## Document segment
========================

Version:

Prerequisites

Prerequisites to generate predictive features in Snowflake using RudderStack Predictions

To follow this guide, you will need access to both RudderStack and Snowflake. If you do not have access, follow these links to create a free RudderStack account and Snowflake account.

Once you set up your RudderStack account, reach out to our support team to request access to our Predictions feature.

Set up Snowflake for Event Stream data

Because Predictions is designed to run in a production environment, you need to perform some basic set up in Snowflake (and later, your RudderStack workspace) to simulate the pipelines you would run when collecting user event data.

Create a new role and user in Snowflake

In your Snowflake console, run the following commands to create the role QUICKSTART.

========================

## Source data
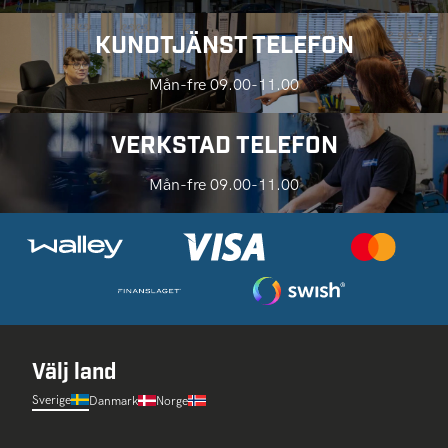
KUNDTJÄNST TELEFON
Mån-fre 09.00-11.00
VERKSTAD TELEFON
Mån-fre 09.00-11.00
Välj land
Sverige
Danmark
Norge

========================

## Your tasks
1. List each thing the RudderStack Predictions setup guide tells the reader to create.
2. Render this sentence from the RudderStack Predictions setup guide into Spanish: "Once you set up your RudderStack account, reach out to our support team to request access to our Predictions feature."
3. Proceed with the RudderStack Predictions setup guide from the point where it stops.
The material comes from a separate source and is unrelated to the guide.

## Answers below
1.
- A free RudderStack account
- A Snowflake account
- A new role in Snowflake, named QUICKSTART
- A new user in Snowflake

2. Una vez que configure su cuenta de RudderStack, comuníquese con nuestro equipo de soporte para solicitar acceso a nuestra función Predictions.

3.
CREATE ROLE QUICKSTART;

Verify the role QUICKSTART was successfully created.

SHOW ROLES;

Create a new user QUICKSTART_USER with a password <strong_unique_password>.

CREATE USER QUICKSTART_USER PASSWORD = '<strong_unique_password>' DEFAULT_ROLE = 'QUICKSTART';

Verify the user QUICKSTART_USER was successfully created.

SHOW USERS;

Create RudderStack schema and grant permissions to role

Create a dedicated schema _RUDDERSTACK in your database.

Replace <YOUR_DATABASE> in all queries with your actual database name.

CREATE SCHEMA "<YOUR_DATABASE>"."_RUDDERSTACK";

Grant full access to the schema _RUDDERSTACK for the previously created role QUICKSTART.

GRANT ALL PRIVILEGES ON SCHEMA "<YOUR_DATABASE>"."_RUDDERSTACK" TO ROLE QUICKSTART;

Grant permissions on the warehouse, database, schema, and table

Enable the user QUICKSTART_USER to perform all operations allowed for the role QUICKSTART (via the privileges granted to it).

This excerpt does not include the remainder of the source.